Paradis fiscal

Qui l’aurait cru ? À la liste des paradis fiscaux bien connus, tels que les îles Vierges, les îles Caïmans ou les Bermudes, il convient d’ajouter la France, du moins pour la fraction la plus riche de sa population, qui échappe, de manière tout à fait légale, à l’imposition sur le revenu, tout en ne payant qu’une somme dérisoire sur son patrimoine, avec ce qui reste de l’impôt sur la fortune immobilière. Le constat dressé par Gabriel Zucman, un économiste de renom, est sans appel. Si les classes moyennes et aisées payent un impôt sur le revenu assez conséquent, et progressif, les ultrariches payent en proportion beaucoup moins.

Au moment où le gouvernement provisoire de François Bayrou cherche désespérément à trouver un budget pour 2026, et les années suivantes, qui résoudrait la quadrature du cercle, tout en ne créant pas d’impôt nouveau, la taxe « Zucman », qui consisterait à faire payer un minimum de 2 % de leur patrimoine aux milliardaires, rapporterait environ 20 milliards par an, soit la moitié des recettes supplémentaires attendues, en ne taxant que 1800 foyers fiscaux. Une idée alléchante reprise par le groupe écologiste qui l’a soumise au vote du Parlement. Si le texte a été approuvé en première lecture par les députés, grâce à un pacte de non-censure entre le gouvernement et une partie de l’opposition, il a été rejeté par les sénateurs, et devra refaire le cheminement législatif, ou être intégré dans la loi de finances. C’est, semble-t-il, la voie retenue par le Premier ministre, qui en profiterait pour en réduire la portée en en faisant une mesure parmi d’autres, ne rapportant plus que 2 milliards d’euros.
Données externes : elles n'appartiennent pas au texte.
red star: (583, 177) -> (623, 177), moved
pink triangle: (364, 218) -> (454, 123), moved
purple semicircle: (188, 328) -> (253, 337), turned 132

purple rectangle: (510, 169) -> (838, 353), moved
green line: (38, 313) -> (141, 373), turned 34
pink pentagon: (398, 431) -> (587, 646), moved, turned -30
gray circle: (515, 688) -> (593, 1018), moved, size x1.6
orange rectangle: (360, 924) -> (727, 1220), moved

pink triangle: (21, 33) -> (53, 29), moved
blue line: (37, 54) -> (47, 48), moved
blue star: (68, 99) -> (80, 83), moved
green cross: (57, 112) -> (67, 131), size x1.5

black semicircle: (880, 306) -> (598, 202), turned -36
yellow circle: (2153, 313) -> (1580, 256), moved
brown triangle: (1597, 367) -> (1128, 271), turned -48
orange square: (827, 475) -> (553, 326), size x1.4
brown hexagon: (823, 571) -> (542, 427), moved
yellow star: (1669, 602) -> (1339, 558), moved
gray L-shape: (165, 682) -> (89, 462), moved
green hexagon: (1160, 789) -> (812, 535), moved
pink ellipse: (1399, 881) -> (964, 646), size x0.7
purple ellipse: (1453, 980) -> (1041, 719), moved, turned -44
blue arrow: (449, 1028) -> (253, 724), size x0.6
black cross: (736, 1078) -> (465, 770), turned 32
C’était pourtant l’occasion pour le président et le gouvernement de se réconcilier avec la plupart des Français qui approuvaient à 70 % selon un sondage en janvier 2025, une mesure de cet ordre. Trois sur quatre des électeurs LR, comme ceux de Renaissance, plébiscitaient même la mesure. L’obstacle principal serait donc la conviction d’Emmanuel Macron lui-même, insensible à la critique récurrente depuis le début de son premier mandat, d’être « le président des riches », ce qui se confirme de jour en jour. Il nous a d’abord servi son idéologie fumeuse du « ruissellement » dans une première phase, selon laquelle les cadeaux financiers accordés aux nouvelles 200 familles, devraient se répercuter sur les revenus des plus pauvres, qui les attendent encore. Désormais, il faudrait épargner les ultrariches de crainte de les voir s’évaporer comme neige au soleil pour se réfugier vers des pays plus accommodants. C’est oublier un peu vite que personne n’a à gagner dans cette forme de dumping fiscal, où il y aura toujours quelque part un « mieux disant » pour faire profiter des effets d’aubaine.